What was on cereal boxes in the midwest USA in the 90s? What distinctive shapes and palettes were happening in Russia? What typefaces are architects using to sell luxury developments? Why have all hipster barbershops over the last decade referenced design elements from the late 1800’s and early 1900’s?
Patterns are everywhere.
But the key is to notice them first, and what they’re telling us. As a photographer you know this, because noticing what your couples are feeling is integral to the experience and integral to the images they will receive. Noticing their ups, their downs, their natural dynamic, and noticing the beautiful idiosyncrasies and expressions that differ from person to person, makes or breaks a photographer.
Now apply that same seeing, that same noticing, to the craft of design, and the languages and patterns that are already a part of your every day. The products you use, the signage in your neighbourhood, the colours, shapes and textures that are across every industry that you connect with in one way or another, and how those make you feel.
One final note on branding and eras
As mentioned right up at the top, branding is a big, complex beast involving far far more than just the visual design, and certainly far more than the single concept of research into eras. But by looking into eras, and discovering how we communicated effectively using design and writing in the past, we give ourselves a simple (this can’t be overemphasised), measurable, and actionable tool to put more strategy around our branding and communication processes.
And if you’re a sole-operator, there can never be enough simple, actionable tricks that we can indulge in.

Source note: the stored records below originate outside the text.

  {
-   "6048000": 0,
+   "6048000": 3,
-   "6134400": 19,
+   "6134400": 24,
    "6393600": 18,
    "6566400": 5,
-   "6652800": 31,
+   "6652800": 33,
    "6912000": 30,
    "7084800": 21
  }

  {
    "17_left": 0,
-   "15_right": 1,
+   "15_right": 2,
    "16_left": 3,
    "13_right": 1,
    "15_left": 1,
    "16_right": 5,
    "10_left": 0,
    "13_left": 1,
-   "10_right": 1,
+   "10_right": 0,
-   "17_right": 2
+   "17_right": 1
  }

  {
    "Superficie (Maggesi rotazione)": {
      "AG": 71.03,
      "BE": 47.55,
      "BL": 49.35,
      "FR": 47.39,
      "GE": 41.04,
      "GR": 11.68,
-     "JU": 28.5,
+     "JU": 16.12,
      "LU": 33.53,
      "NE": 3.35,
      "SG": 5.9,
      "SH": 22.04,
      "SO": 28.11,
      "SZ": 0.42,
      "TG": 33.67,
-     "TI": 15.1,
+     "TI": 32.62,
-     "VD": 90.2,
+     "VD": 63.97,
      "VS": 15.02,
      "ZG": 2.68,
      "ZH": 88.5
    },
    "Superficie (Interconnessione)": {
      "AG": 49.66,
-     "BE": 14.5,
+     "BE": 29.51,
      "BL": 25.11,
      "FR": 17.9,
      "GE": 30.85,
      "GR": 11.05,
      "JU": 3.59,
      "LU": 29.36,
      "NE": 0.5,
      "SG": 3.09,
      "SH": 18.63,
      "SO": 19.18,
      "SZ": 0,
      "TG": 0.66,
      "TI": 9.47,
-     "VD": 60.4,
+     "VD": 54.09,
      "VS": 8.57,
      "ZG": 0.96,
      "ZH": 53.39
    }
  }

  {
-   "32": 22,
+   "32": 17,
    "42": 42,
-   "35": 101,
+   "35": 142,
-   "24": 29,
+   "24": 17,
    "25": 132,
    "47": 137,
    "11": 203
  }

When beginning a rebrand, most branding experts will advise a reasonable course of action – to start by looking inwards, asking ourselves who we are, what our brand is, etc.
But…
Sometimes we don’t know what we are,
So anything worth doing well,
Is worth flipping on its head.
What incredible new inspiration will you discover by deep-diving into a single, unique era of design?

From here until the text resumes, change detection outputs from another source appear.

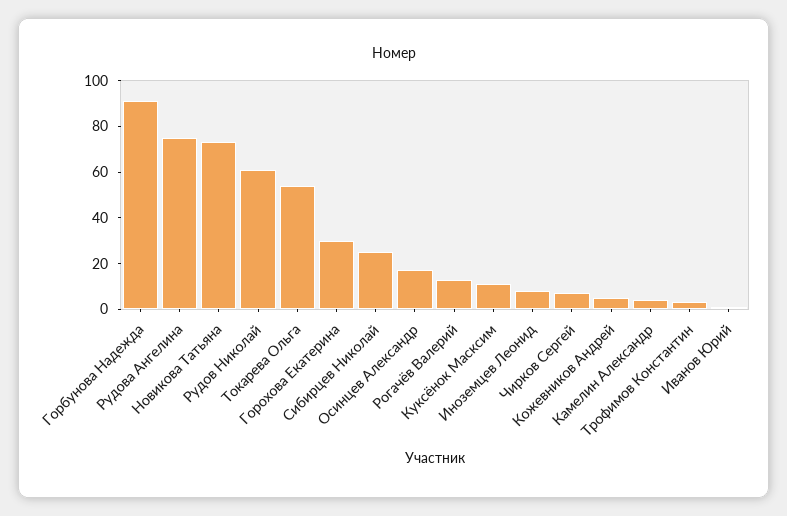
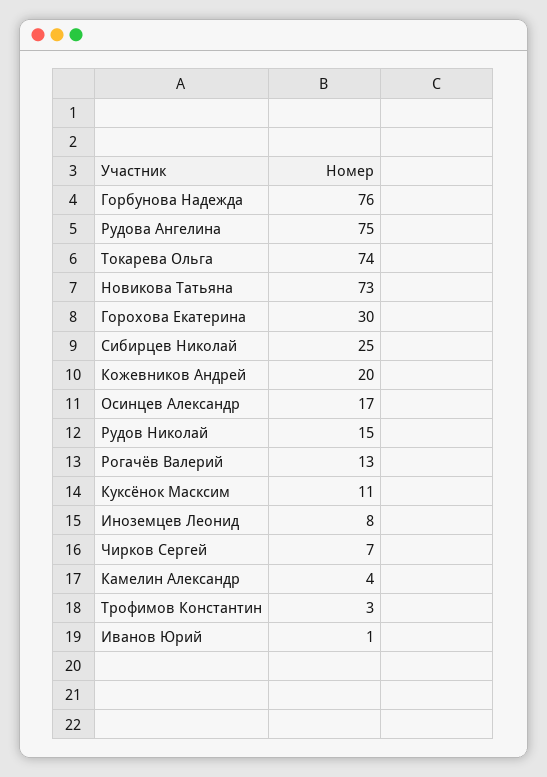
  {
-   "Горбунова Надежда": 90,
+   "Горбунова Надежда": 76,
    "Рудова Ангелина": 75,
    "Новикова Татьяна": 73,
-   "Рудов Николай": 60,
+   "Рудов Николай": 15,
-   "Токарева Ольга": 55,
+   "Токарева Ольга": 74,
    "Горохова Екатерина": 30,
    "Сибирцев Николай": 25,
    "Осинцев Александр": 17,
    "Рогачёв Валерий": 13,
    "Куксёнок Масксим": 11,
    "Иноземцев Леонид": 8,
    "Чирков Сергей": 7,
-   "Кожевников Андрей": 5,
+   "Кожевников Андрей": 20,
    "Камелин Александр": 4,
    "Трофимов Константин": 3,
    "Иванов Юрий": 1
  }

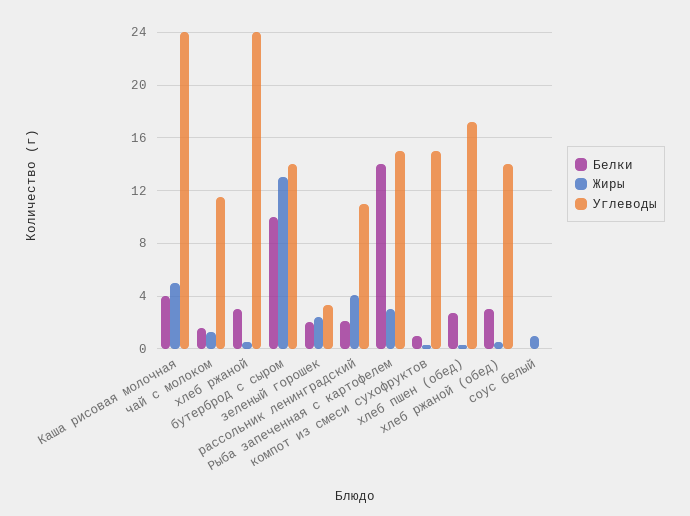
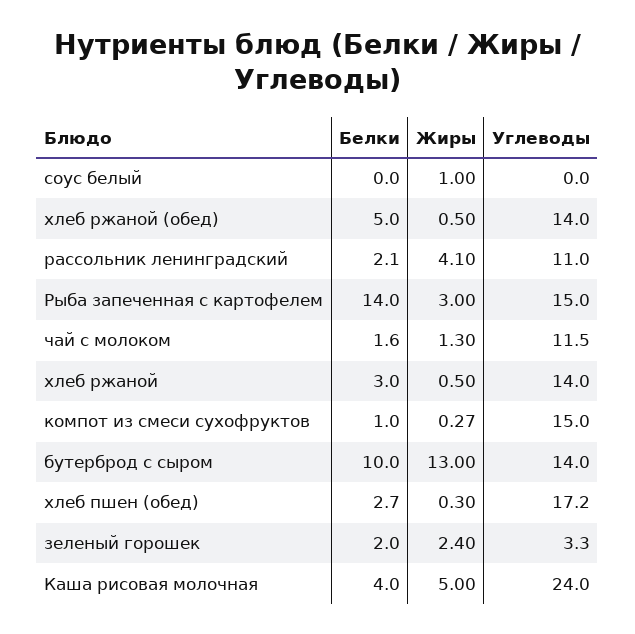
  {
    "Белки": {
      "Каша рисовая молочная": 4,
      "чай с молоком": 1.6,
      "хлеб ржаной": 3,
      "бутерброд с сыром": 10,
      "зеленый горошек": 2,
      "рассольник ленинградский": 2.1,
      "Рыба запеченная с картофелем": 14,
      "компот из смеси сухофруктов": 1,
      "хлеб пшен (обед)": 2.7,
-     "хлеб ржаной (обед)": 3,
+     "хлеб ржаной (обед)": 5,
      "соус белый": 0
    },
    "Жиры": {
      "Каша рисовая молочная": 5,
      "чай с молоком": 1.3,
      "хлеб ржаной": 0.5,
      "бутерброд с сыром": 13,
      "зеленый горошек": 2.4,
      "рассольник ленинградский": 4.1,
      "Рыба запеченная с картофелем": 3,
      "компот из смеси сухофруктов": 0.27,
      "хлеб пшен (обед)": 0.3,
      "хлеб ржаной (обед)": 0.5,
      "соус белый": 1
    },
    "Углеводы": {
      "Каша рисовая молочная": 24,
      "чай с молоком": 11.5,
-     "хлеб ржаной": 24,
+     "хлеб ржаной": 14,
      "бутерброд с сыром": 14,
      "зеленый горошек": 3.3,
      "рассольник ленинградский": 11,
      "Рыба запеченная с картофелем": 15,
      "компот из смеси сухофруктов": 15,
      "хлеб пшен (обед)": 17.2,
      "хлеб ржаной (обед)": 14,
      "соус белый": 0
    }
  }

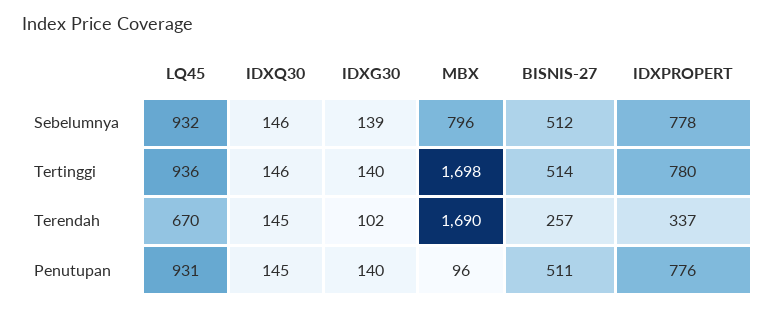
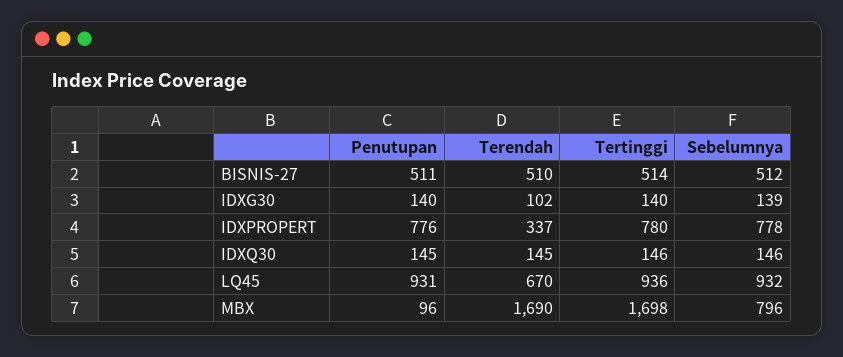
  {
    "LQ45": {
      "Sebelumnya": 932,
      "Tertinggi": 936,
      "Terendah": 670,
      "Penutupan": 931
    },
    "IDXQ30": {
      "Sebelumnya": 146,
      "Tertinggi": 146,
      "Terendah": 145,
      "Penutupan": 145
    },
    "IDXG30": {
      "Sebelumnya": 139,
      "Tertinggi": 140,
      "Terendah": 102,
      "Penutupan": 140
    },
    "MBX": {
      "Sebelumnya": 796,
      "Tertinggi": 1698,
      "Terendah": 1690,
      "Penutupan": 96
    },
    "BISNIS-27": {
      "Sebelumnya": 512,
      "Tertinggi": 514,
-     "Terendah": 257,
+     "Terendah": 510,
      "Penutupan": 511
    },
    "IDXPROPERT": {
      "Sebelumnya": 778,
      "Tertinggi": 780,
      "Terendah": 337,
      "Penutupan": 776
    }
  }

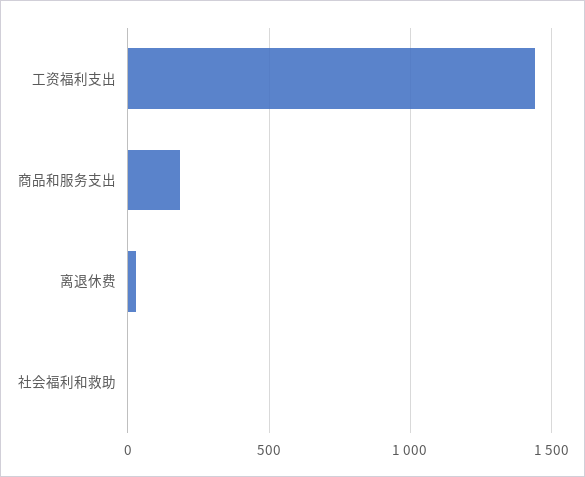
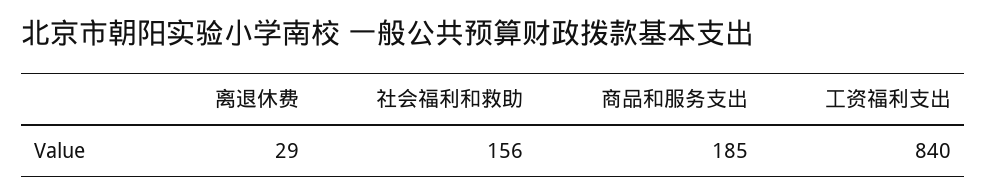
  {
-   "工资福利支出": 1450,
+   "工资福利支出": 840,
    "商品和服务支出": 185,
    "离退休费": 29,
-   "社会福利和救助": 0
+   "社会福利和救助": 156
  }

A few final tips for using the concept of “design eras” in developing your own brand
- List 20 of your competitors, assess their brands, and make note of what era their brand appears to be influenced by
- Put a cross right through those eras. Compile the remaining, un-represented eras into a list: use that as your initial design inspiration. Don’t worry, this won’t unnecessarily limit you: there are thousands of sources of inspiration within each era alone, once you know what industries to research in.
- In your research, find out who designed movie posters, band-posters, and brands in that era. Find their names, find their bodies of work, and compile those visual languages together (and now, at this point, you may use Pinterest). Also search for fast-moving-consumer-goods, architecture, and other forms of design from within those eras, and see what you find. Often you just need one little thing. One unique typeface, or colour pairing, that will instantly separate you, and even drive how you’re communicating your brand in every other way.
Four of my favourite general tools in support of design-era research
- Colorlovers and Kuler: these two competing tools help you build a colour palette
- Niice.co – a fabulous tool for deep-diving on design themes: use the “~” button to go down rabbit holes
- brandsoftheworld.com – a peerless brand research tool
- https://fontsinuse.com/tags/2376/1940s – use fontsinuse.com and search by era to literally see examples from the era you select
You may not be doing your own branding (I sure don’t recommend it – there’s a reason why good branding designers in demand are formally educated and understand all the work involved), but if you gain anything from this piece, I hope it’s a wider vocabulary in the beautiful craft of design, and more inspiration to draw from in the development of your own brand, even if commissioning a professional designer.